***** TEXTE À ANALYSER *****

5 octobre - Lancement de la collecte du sou hebdomadaire pour la Propagation de la Foi
Pauline est convaincue qu’il faut prier de façon régulière pour les missions et les missionnaires. En 1817, elle organise les premières collectes en faveur des missions, sans oublier la dimension de la prière. Au printemps 1818, à 19 ans, elle lance auprès de 200 jeunes ouvrières le sou hebdomadaire pour la Propagation de la Foi et, en 1819, le plan de la collecte de la Propagation de la Foi est établi. Le 3 mai 1822, l’Association de la Propagation de la Foi est fondée et Pauline trouve des centaines d’associés et de responsables, pour recevoir les collectes… Le tout est versé dans un centre commun. A tous les échelons, prière quotidienne et offrande hebdomadaire pour les missions étaient liées. A l’automne 1819, un grand mouvement missionnaire, fondé sur une spiritualité solide, dépasse bientôt les frontières de la France, néanmoins le grand développement se fait après la fondation officielle de 1822, multipliant les sous, de la main à la main. De nombreuses personnes adhèrent à ce mouvement, prient pour les missionnaires, la réussite de leurs missions et participent à la collecte des moyens financiers pour soutenir les activités missionnaires.

*****

*EXPLORER LE DOCUMENT*.
1. Répondez à ces questions sur le texte consacré à la Propagation de la Foi :
(a) En quelle année Pauline organise-t-elle les premières collectes en faveur des missions ?
(b) Auprès de combien de jeunes ouvrières lance-t-elle le sou hebdomadaire ?
(c) À quelle date l'Association de la Propagation de la Foi est-elle fondée ?
2. Poursuivez le texte sur la Propagation de la Foi après sa dernière phrase.
Les lignes ci-dessous n'ont aucun lien avec le texte sur la Propagation de la Foi.

***** DONNÉES FOURNIES *****

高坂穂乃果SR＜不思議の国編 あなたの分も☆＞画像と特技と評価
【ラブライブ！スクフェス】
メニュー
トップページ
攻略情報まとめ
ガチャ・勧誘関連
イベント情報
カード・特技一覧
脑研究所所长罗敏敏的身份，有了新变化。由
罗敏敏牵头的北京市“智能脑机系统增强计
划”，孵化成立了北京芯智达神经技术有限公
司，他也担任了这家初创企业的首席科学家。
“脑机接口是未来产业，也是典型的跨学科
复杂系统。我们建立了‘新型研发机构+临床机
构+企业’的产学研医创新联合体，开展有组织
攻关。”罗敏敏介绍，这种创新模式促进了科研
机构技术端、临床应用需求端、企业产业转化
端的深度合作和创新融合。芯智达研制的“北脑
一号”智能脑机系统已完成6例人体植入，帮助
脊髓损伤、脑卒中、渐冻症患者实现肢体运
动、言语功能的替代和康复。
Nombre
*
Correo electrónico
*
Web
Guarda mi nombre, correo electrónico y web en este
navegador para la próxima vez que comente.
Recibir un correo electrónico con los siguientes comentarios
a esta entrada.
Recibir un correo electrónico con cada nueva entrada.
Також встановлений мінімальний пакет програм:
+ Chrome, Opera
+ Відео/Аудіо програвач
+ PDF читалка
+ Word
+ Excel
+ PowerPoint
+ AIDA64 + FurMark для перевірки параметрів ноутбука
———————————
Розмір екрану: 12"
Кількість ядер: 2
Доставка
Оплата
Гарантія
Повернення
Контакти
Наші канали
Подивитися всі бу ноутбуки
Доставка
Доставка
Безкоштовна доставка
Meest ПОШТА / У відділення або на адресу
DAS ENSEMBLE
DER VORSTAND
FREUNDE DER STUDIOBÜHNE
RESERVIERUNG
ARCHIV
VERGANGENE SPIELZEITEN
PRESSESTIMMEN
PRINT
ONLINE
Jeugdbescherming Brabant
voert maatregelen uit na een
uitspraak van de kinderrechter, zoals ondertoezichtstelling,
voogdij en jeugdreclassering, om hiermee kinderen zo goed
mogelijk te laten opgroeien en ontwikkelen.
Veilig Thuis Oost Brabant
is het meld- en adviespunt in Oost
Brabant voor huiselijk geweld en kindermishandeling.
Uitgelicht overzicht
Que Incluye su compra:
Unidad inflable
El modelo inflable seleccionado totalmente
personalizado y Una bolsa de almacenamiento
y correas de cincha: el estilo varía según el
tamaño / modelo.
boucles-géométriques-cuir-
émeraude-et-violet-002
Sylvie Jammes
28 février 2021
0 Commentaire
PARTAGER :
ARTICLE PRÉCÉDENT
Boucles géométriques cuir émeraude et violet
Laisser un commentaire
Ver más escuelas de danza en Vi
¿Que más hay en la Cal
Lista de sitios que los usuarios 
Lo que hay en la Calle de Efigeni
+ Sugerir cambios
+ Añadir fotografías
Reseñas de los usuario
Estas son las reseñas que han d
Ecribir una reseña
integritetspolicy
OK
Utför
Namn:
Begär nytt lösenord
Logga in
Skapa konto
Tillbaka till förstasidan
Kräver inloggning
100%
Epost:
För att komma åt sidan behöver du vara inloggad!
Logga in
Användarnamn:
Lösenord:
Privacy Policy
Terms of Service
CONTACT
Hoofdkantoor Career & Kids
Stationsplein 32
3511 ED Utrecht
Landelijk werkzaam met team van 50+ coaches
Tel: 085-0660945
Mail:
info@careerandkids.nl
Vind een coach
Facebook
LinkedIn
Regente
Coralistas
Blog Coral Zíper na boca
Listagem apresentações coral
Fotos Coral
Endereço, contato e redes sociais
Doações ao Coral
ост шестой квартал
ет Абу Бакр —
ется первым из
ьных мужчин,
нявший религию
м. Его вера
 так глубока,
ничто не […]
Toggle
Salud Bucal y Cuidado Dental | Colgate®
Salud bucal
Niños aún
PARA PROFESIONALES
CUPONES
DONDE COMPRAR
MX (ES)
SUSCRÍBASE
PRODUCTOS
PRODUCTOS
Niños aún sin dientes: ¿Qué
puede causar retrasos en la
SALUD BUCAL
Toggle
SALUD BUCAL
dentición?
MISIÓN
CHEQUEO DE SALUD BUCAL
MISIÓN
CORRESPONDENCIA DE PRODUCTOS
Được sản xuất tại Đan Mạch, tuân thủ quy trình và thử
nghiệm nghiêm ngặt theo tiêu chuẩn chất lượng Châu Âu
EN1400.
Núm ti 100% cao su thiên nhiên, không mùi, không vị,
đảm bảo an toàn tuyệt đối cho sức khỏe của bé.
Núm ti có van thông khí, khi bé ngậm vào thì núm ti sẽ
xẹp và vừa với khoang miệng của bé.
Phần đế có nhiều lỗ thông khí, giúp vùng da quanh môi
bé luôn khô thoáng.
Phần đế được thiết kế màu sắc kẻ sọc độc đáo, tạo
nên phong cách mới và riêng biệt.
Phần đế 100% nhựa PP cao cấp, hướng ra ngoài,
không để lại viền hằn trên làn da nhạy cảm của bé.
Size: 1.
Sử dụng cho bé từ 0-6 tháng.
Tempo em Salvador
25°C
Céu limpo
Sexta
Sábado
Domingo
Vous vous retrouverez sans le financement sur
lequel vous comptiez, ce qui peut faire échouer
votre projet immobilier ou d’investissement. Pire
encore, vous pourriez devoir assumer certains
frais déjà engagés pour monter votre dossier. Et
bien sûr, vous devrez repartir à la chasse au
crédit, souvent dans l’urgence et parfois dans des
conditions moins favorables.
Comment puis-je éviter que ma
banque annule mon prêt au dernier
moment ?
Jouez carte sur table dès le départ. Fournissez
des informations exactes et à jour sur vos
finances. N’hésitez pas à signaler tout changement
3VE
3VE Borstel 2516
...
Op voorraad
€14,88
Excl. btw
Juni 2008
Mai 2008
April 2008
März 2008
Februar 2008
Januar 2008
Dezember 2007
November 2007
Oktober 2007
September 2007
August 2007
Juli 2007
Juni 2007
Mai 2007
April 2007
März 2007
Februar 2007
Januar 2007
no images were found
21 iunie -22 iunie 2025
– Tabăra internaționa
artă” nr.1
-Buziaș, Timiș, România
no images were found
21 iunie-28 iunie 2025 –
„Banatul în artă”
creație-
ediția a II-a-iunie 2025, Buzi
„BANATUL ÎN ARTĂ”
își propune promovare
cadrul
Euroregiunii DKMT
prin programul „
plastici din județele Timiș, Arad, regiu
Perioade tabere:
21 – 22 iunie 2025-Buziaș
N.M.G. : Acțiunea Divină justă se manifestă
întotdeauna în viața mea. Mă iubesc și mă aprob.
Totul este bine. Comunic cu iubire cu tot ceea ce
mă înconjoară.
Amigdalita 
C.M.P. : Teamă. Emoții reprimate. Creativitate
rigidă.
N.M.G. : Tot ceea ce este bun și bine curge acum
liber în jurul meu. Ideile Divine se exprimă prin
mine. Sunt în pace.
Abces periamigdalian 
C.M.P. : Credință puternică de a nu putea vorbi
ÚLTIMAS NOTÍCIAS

*****

*LISTE DES RÉPONSES*.
1.
(a) En 1817.
(b) Auprès de 200 jeunes ouvrières.
(c) Le 3 mai 1822.

2.
Organisées en association par Pauline, sous le nom de Réparatrices du Sacré Cœur de Jésus, ses amies ouvrières s’avèrent très zélées pour la mission, stimulant ainsi les chrétiens à être missionnaires de diverses manières, en articulant prières pour les missions et offrandes pour les soutenir. Pauline et son frère Philéas vont s’allier en vue de la naissance de l’association de la Propagation de la Foi, car elle est toujours bien disposée et dévouée à tout ce qui peut intéresser la cause de la Foi. S’est-elle inspirée de ce que pratiquaient depuis longtemps en Angleterre les anabaptistes ou d’autres chrétiens soucieux de soutenir les missionnaires ? Pauline Jaricot avait appris l’existence de cette organisation pour soutenir les Missions. Il s’agissait, en Angleterre, d’inviter toutes les classes sociales, même les pauvres, à mettre de côté chaque semaine un sou pour la cause de la mission. Sociétés, boutiques et maisons d’éducation établissaient des troncs où chacun pouvait mettre son sou par semaine pour les Missions. L’organisation est efficace ; en effet, les plus petites contributions réunies produiront des ressources qui constitueront des moyens importants pour propager l’Évangile. Avoir l’idée du sou par semaine ne suffisait pas ; il fallait la mettre en pratique. Il s’agit en fait de « demander à Dieu la conversion des infidèles, la persévérance des Chrétiens qui vivent au milieu d’eux et la prospérité des Établissements destinés à propager la Foi » (David Lathoud des Augustins de l’Assomption, Marie-Pauline Jaricot, op. cit., p. 92).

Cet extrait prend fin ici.